While the government and the industry is pushing to embrace Electronic Health Record (EHR) systems, the same attention is not given to invest in strong security solutions, technologies, and processes across the widening industry of healthcare institutions, hospitals, surgery centers and EMR/EHR management providers.
Equating Compliance to Security: Global regulatory authorities enforce strict laws to ensure security of digital health records and electronic systems used in the healthcare industry. However, these laws are designed to establish and maintain a minimum standard of security capabilities and practices. The risks could be far worse and varied. Therefore, the healthcare industry unprepared for cyber attacks by maintaining compliance standards such as HIPAA do not translate into strong security capabilities.

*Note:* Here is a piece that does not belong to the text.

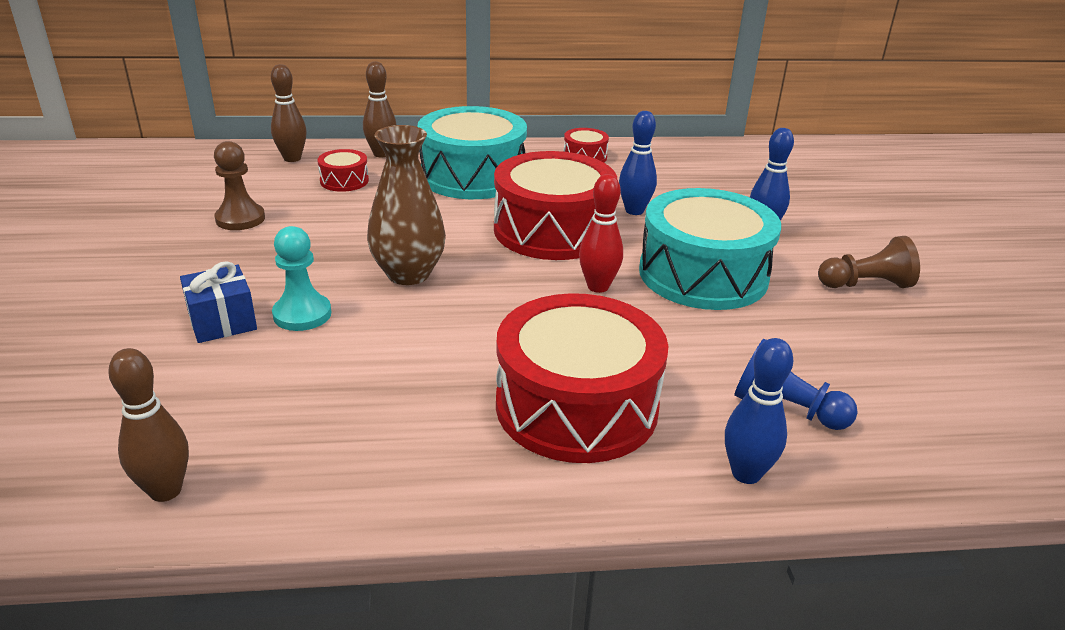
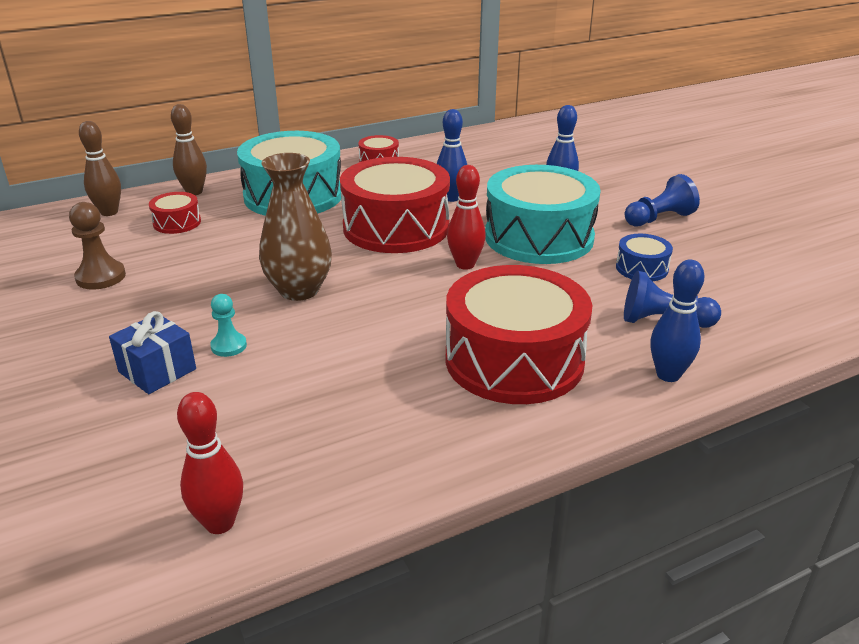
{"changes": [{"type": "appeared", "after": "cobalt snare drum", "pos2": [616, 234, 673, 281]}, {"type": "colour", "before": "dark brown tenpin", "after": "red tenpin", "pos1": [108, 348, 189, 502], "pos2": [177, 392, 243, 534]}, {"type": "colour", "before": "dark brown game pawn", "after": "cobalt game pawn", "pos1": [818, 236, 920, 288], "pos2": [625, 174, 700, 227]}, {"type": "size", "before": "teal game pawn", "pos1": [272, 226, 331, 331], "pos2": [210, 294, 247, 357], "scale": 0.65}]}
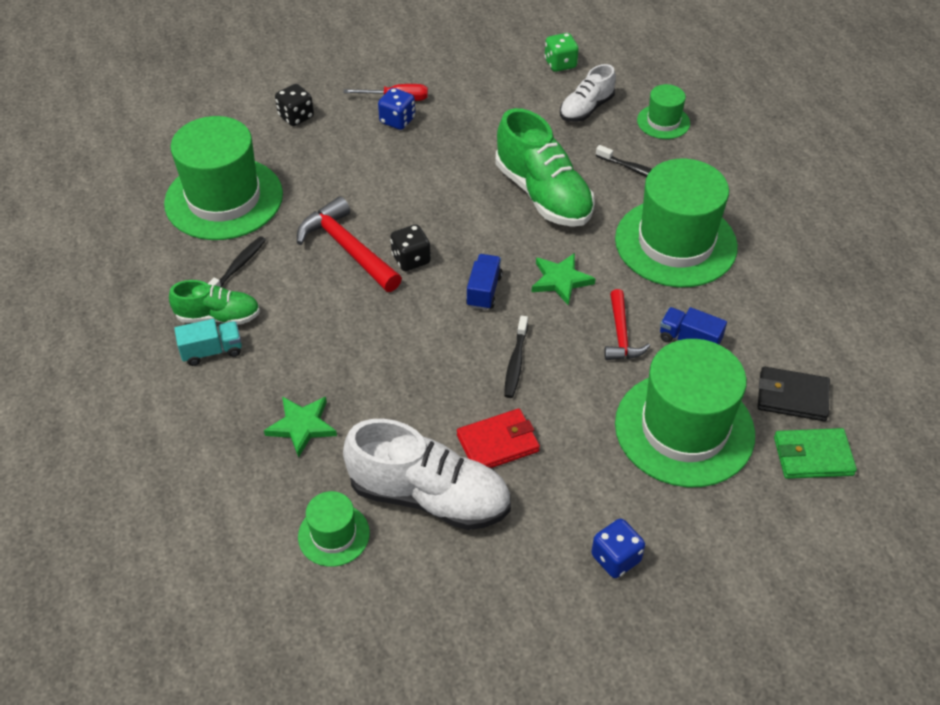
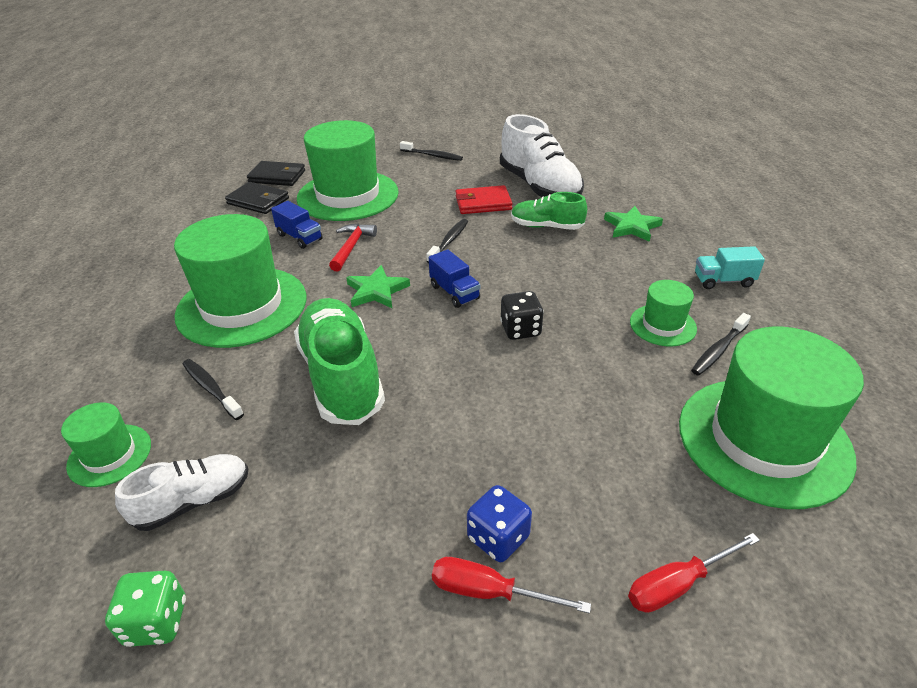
{"changes": [{"type": "missing", "before": "red carpenter's hammer", "pos1": [297, 196, 402, 292]}, {"type": "relocated", "before": "green shoe", "pos1": [169, 280, 260, 325], "pos2": [511, 192, 587, 230]}, {"type": "relocated", "before": "green hat", "pos1": [298, 491, 370, 567], "pos2": [630, 280, 697, 346]}, {"type": "exchanged", "before": "black die", "after": "red flat screwdriver", "pos1": [275, 84, 314, 126], "pos2": [628, 533, 760, 613]}, {"type": "exchanged", "before": "cobalt die", "after": "black dental brush", "pos1": [591, 519, 645, 578], "pos2": [400, 141, 463, 161]}, {"type": "colour", "before": "green billfold", "after": "black billfold", "pos1": [774, 428, 857, 479], "pos2": [247, 161, 305, 186]}, {"type": "spun", "before": "pure white shoe", "pos1": [343, 419, 511, 530], "pos2": [500, 114, 584, 197], "turn": -150}, {"type": "spun", "before": "cobalt lorry", "pos1": [466, 254, 503, 310], "pos2": [429, 249, 480, 308], "turn": -60}]}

Lack of Security Awareness: A significant proportion of life-threatening spearphishing and ransomware attacks are designed to exploit the human element. Random clicks to malicious links by unsuspecting workforce in the healthcare industry cost millions of dollars in damages. Inadequate workforce education and training on maintaining security of digitized records and new healthcare technologies is prevalent in the industry considering the simple root causes of these costly attacks.
Lack of Resources: Many healthcare institutions do not operate on the same IT security budget in comparison with financial and business organizations. A recent conducted by The Ponemon Institute finds healthcare organizations rate their ability to defend against cyber-attacks at a meager 4.9 out of 10.
Healthcare institutes work to excel in the services they have to offer, and tend to outsource critical healthcare IT operations. These IT service providers are subject to strict regulations including HIPAA, whereas healthcare organizations cannot accurately assess the risk of business associates or ensure security of Protected Health Information (PHI) shared with them.